Kabir Mohammad Humayun, Reformat Marek, Hryniuk Sarah Southon, Stampe Kyle, Lou Edmond
Department of Electrical and Computer Engineering, University of Alberta, 11-263 Donadeo Innovation Centre for Engineering, 9211-116 St, Edmonton, AB, T6G 1H9, Canada.
Department of Surgery, University of Alberta, Edmonton, AB, Canada.
Med Biol Eng Comput. 2025 Jan;63(1):101-110. doi: 10.1007/s11517-024-03181-1. Epub 2024 Aug 16.
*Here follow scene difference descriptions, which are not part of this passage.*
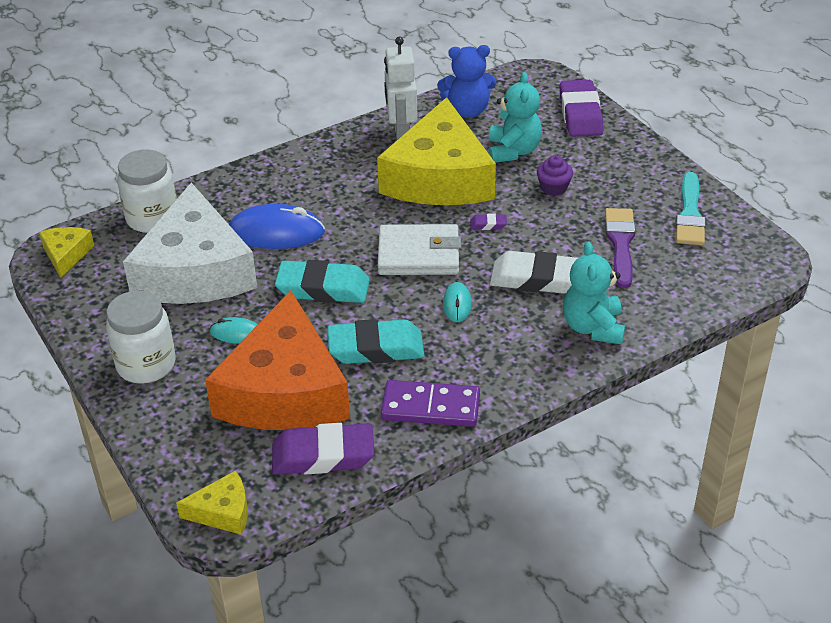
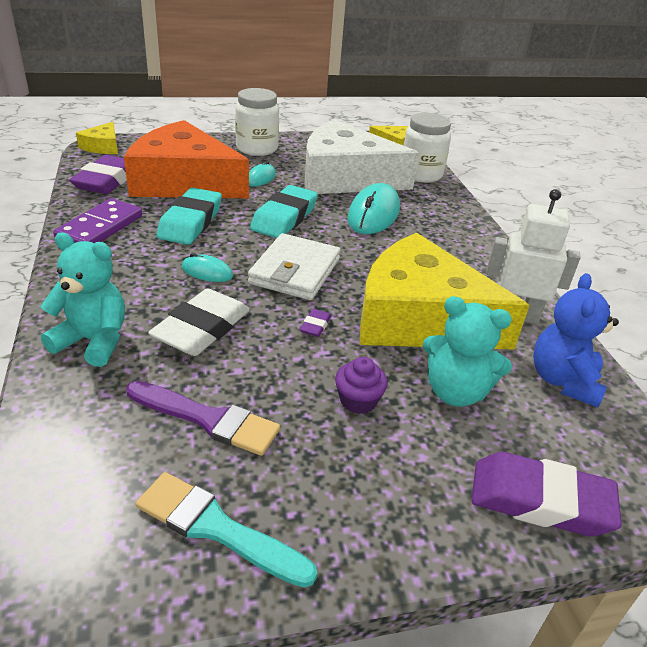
camera: 105 degrees right, 5 degrees down
(276, 233) = (373, 214): blue mouse -> turquoise mouse

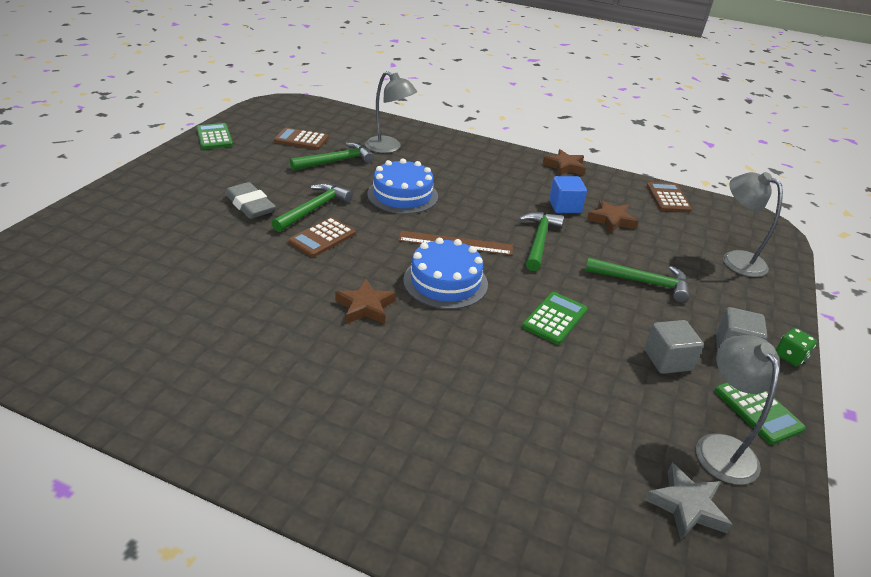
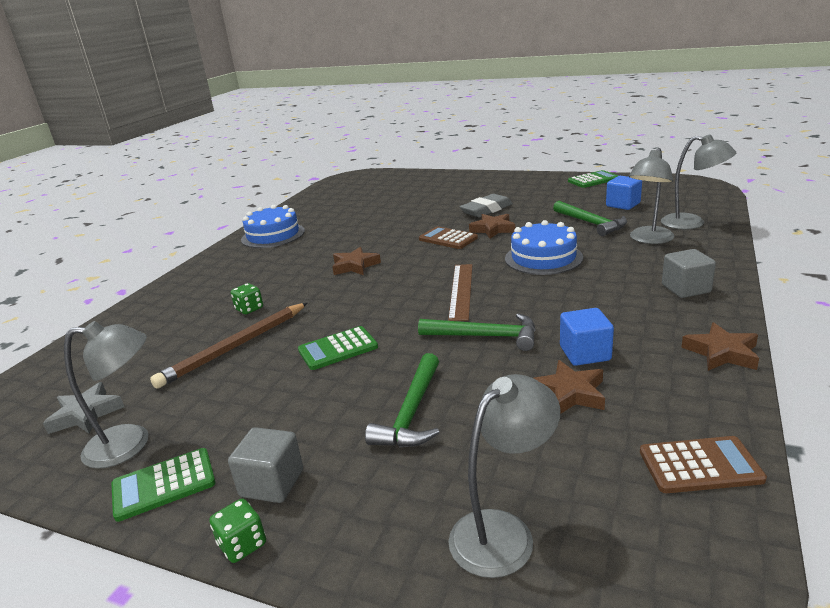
camera: 95 degrees right, 10 degrees down
(301, 140) = (623, 205): brown calculator -> blue cube
(314, 209) = (493, 229): green hammer -> brown star
(366, 126) = (692, 223): none -> grey lamp
(445, 282) = (393, 292): blue cake -> blue cake (273, 235)
(458, 393) = (249, 309): none -> green dice
(548, 394) = (235, 347): none -> brown pencil
(555, 318) = (338, 349): green calculator -> green calculator turned 120 degrees clockwise
(667, 360) = (261, 420): grey cube -> grey cube (685, 289)

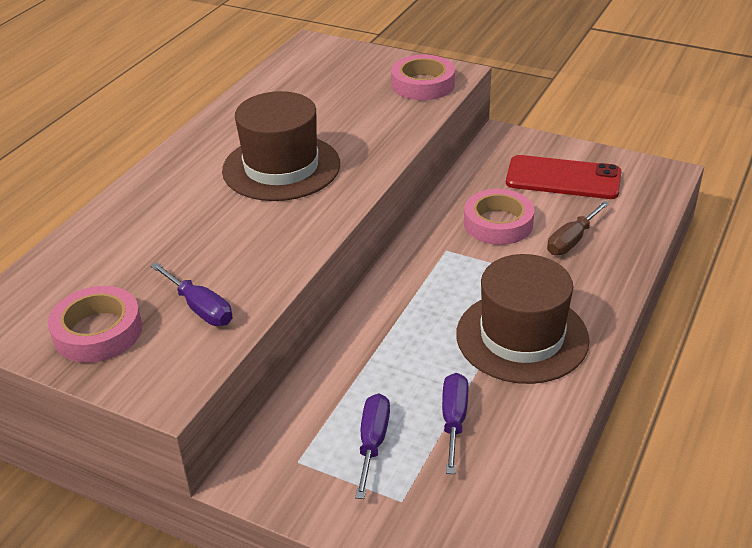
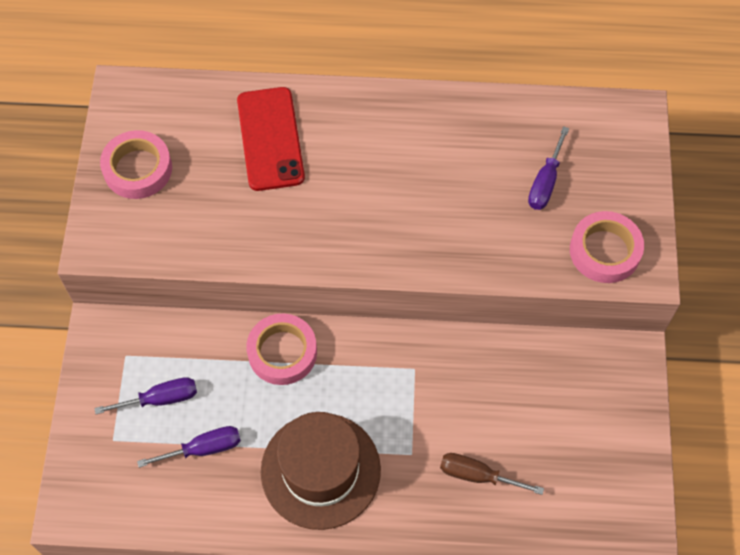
camera: 65 degrees right, 25 degrees up
(200, 308) = (187, 222): purple screwdriver -> purple screwdriver (545, 182)
(281, 167) = (397, 191): brown hat -> none
(498, 223) = (475, 400): pink tape -> pink tape (282, 352)
(563, 178) = (582, 439): red phone -> red phone (270, 139)

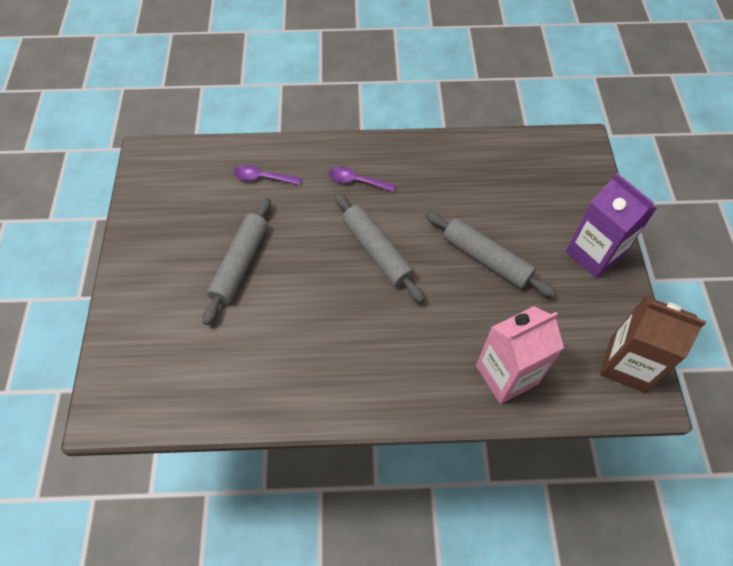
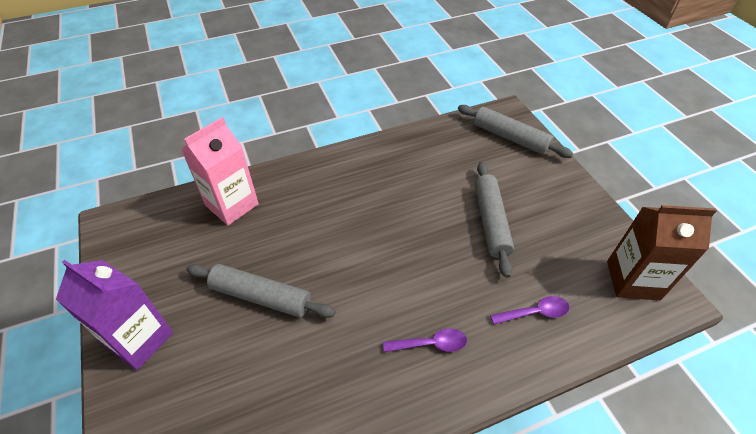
camera: 160 degrees right, 10 degrees down
(377, 251) = (374, 270): grey rolling pin -> grey rolling pin (510, 137)
(627, 364) = (124, 240): brown carton -> brown carton (633, 280)

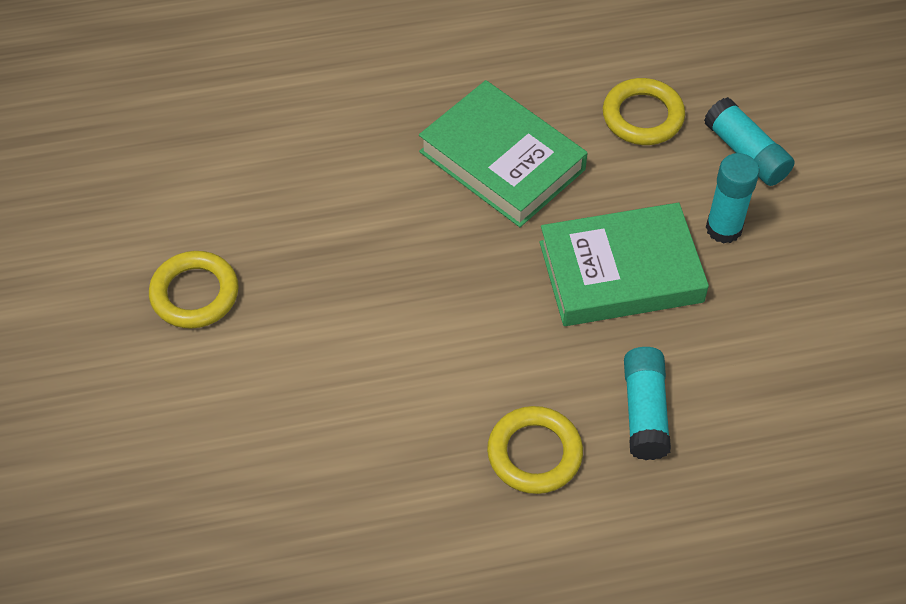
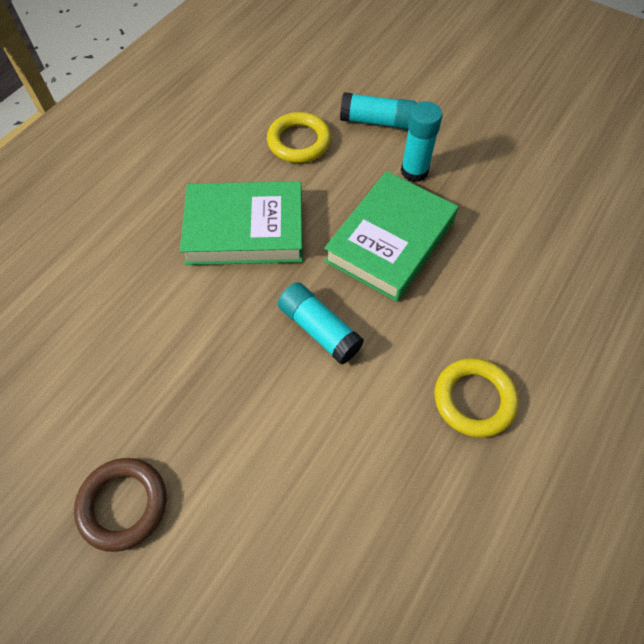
camera: 45 degrees left, 5 degrees up
(195, 294) = (123, 504): yellow ring -> brown ring
(645, 412) = (499, 313): turquoise glue stick -> turquoise glue stick (319, 329)

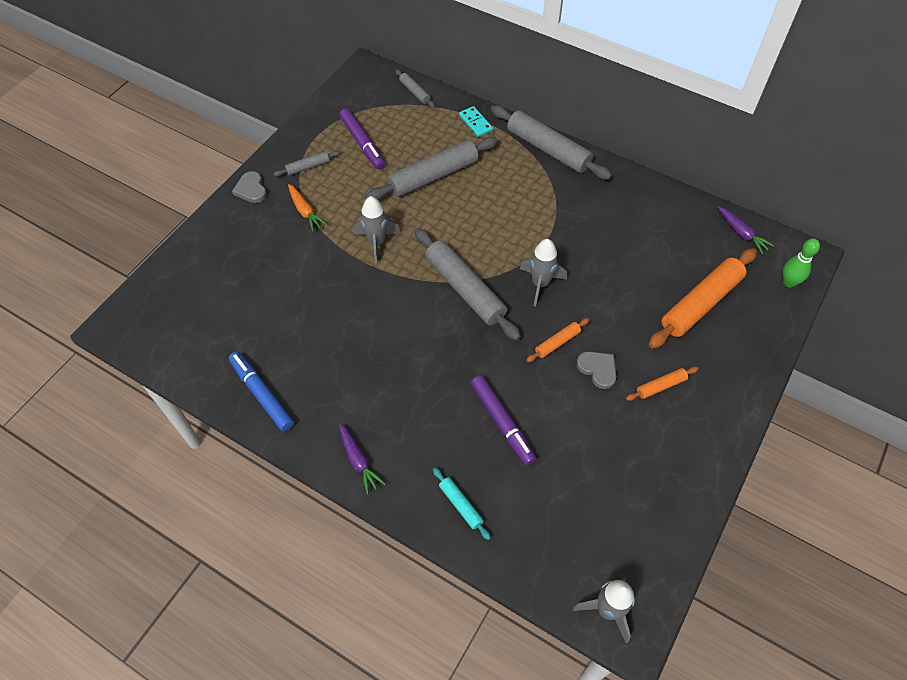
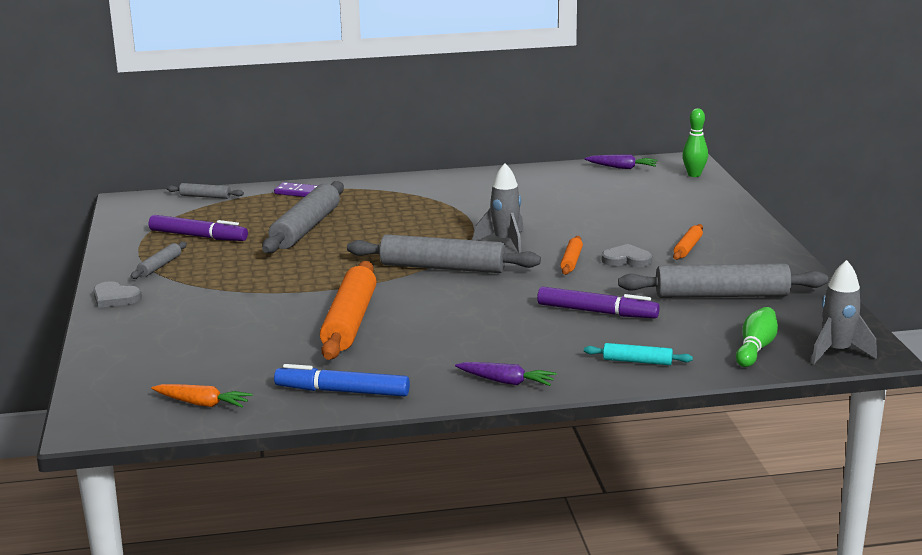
camera: 40 degrees left, 35 degrees down
(305, 211) = (202, 288): orange carrot -> orange carrot (202, 404)
(377, 243) = (312, 277): grey rocket -> none
(475, 123) = (298, 192): turquoise domino -> purple domino
(548, 149) = (392, 183): grey rolling pin -> grey rolling pin (722, 295)
(555, 556) = (755, 348): none -> green bowling pin
(701, 303) = (649, 205): orange rolling pin -> orange rolling pin (350, 322)

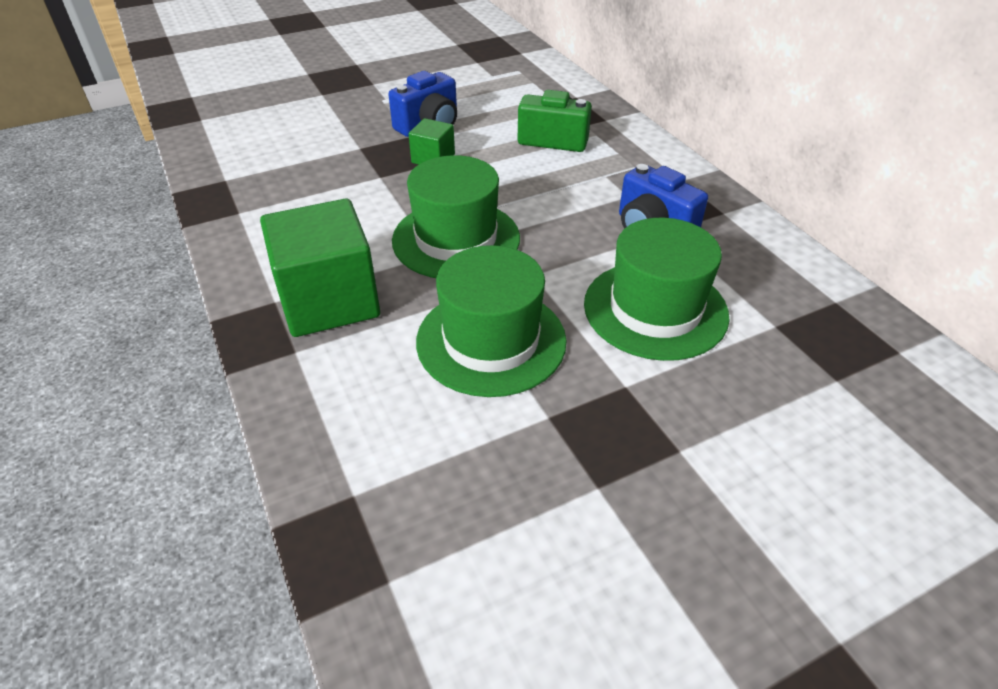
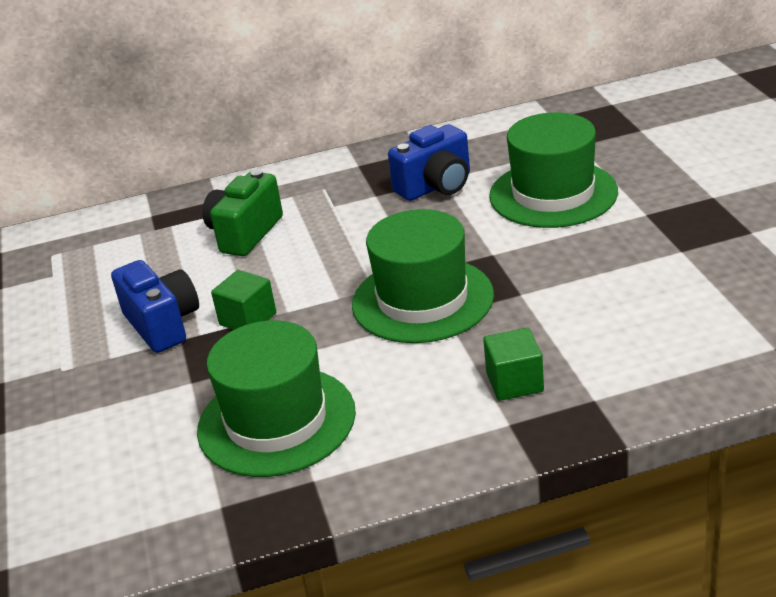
camera: 75 degrees left, 10 degrees down
(329, 301) = (514, 382): green cube -> green cube, size x0.49
(491, 341) = (587, 278): green hat -> green hat (276, 421)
The magnetically controlled growing rod technique is an effective surgical treatment for children who have early-onset scoliosis. The length of the instrumented growing rods is adjusted regularly to compensate for the normal growth of these patients. Manual measurement of rod length on posteroanterior spine radiographs is subjective and time-consuming. A machine learning (ML) system using a deep learning approach was developed to automatically measure the adjusted rod length. Three ML models-rod model, 58 mm model, and head-piece model-were developed to extract the rod length from radiographs. Three-hundred and eighty-seven radiographs were used for model development, and 60 radiographs with 118 rods were separated for final testing. The average precision (AP), the mean absolute difference (MAD) ± standard deviation (SD), and the inter-method correlation coefficient (ICC) between the manual and artificial intelligence (AI) adjustment measurements were used to evaluate the developed method. The AP of the 3 models were 67.6%, 94.8%, and 86.3%, respectively. The MAD ± SD of the rod length change was 0.98 ± 0.88 mm, and the ICC was 0.90. The average time to output a single rod measurement was 6.1 s. The developed AI provided an accurate and reliable method to detect the rod length automatically.
磁控生长棒技术是治疗早发性脊柱侧弯患儿的一种有效手术方法。定期调整植入生长棒的长度,以补偿这些患者的正常生长。通过脊柱正位X线片手动测量棒长具有主观性且耗时。开发了一种采用深度学习方法的机器学习(ML)系统,以自动测量调整后的棒长。开发了三种ML模型——棒模型、58毫米模型和头端模型,用于从X线片中提取棒长。387张X线片用于模型开发,60张包含118根棒的X线片留作最终测试。使用手动测量与人工智能(AI)测量调整值之间的平均精度(AP)、平均绝对差值(MAD)±标准差(SD)以及方法间相关系数(ICC)来评估所开发的方法。三种模型的AP分别为67.6%、94.8%和86.3%。棒长变化的MAD±SD为0.98±0.88毫米,ICC为0.90。输出单次棒测量结果的平均时间为6.1秒。所开发的人工智能提供了一种准确可靠的自动检测棒长的方法。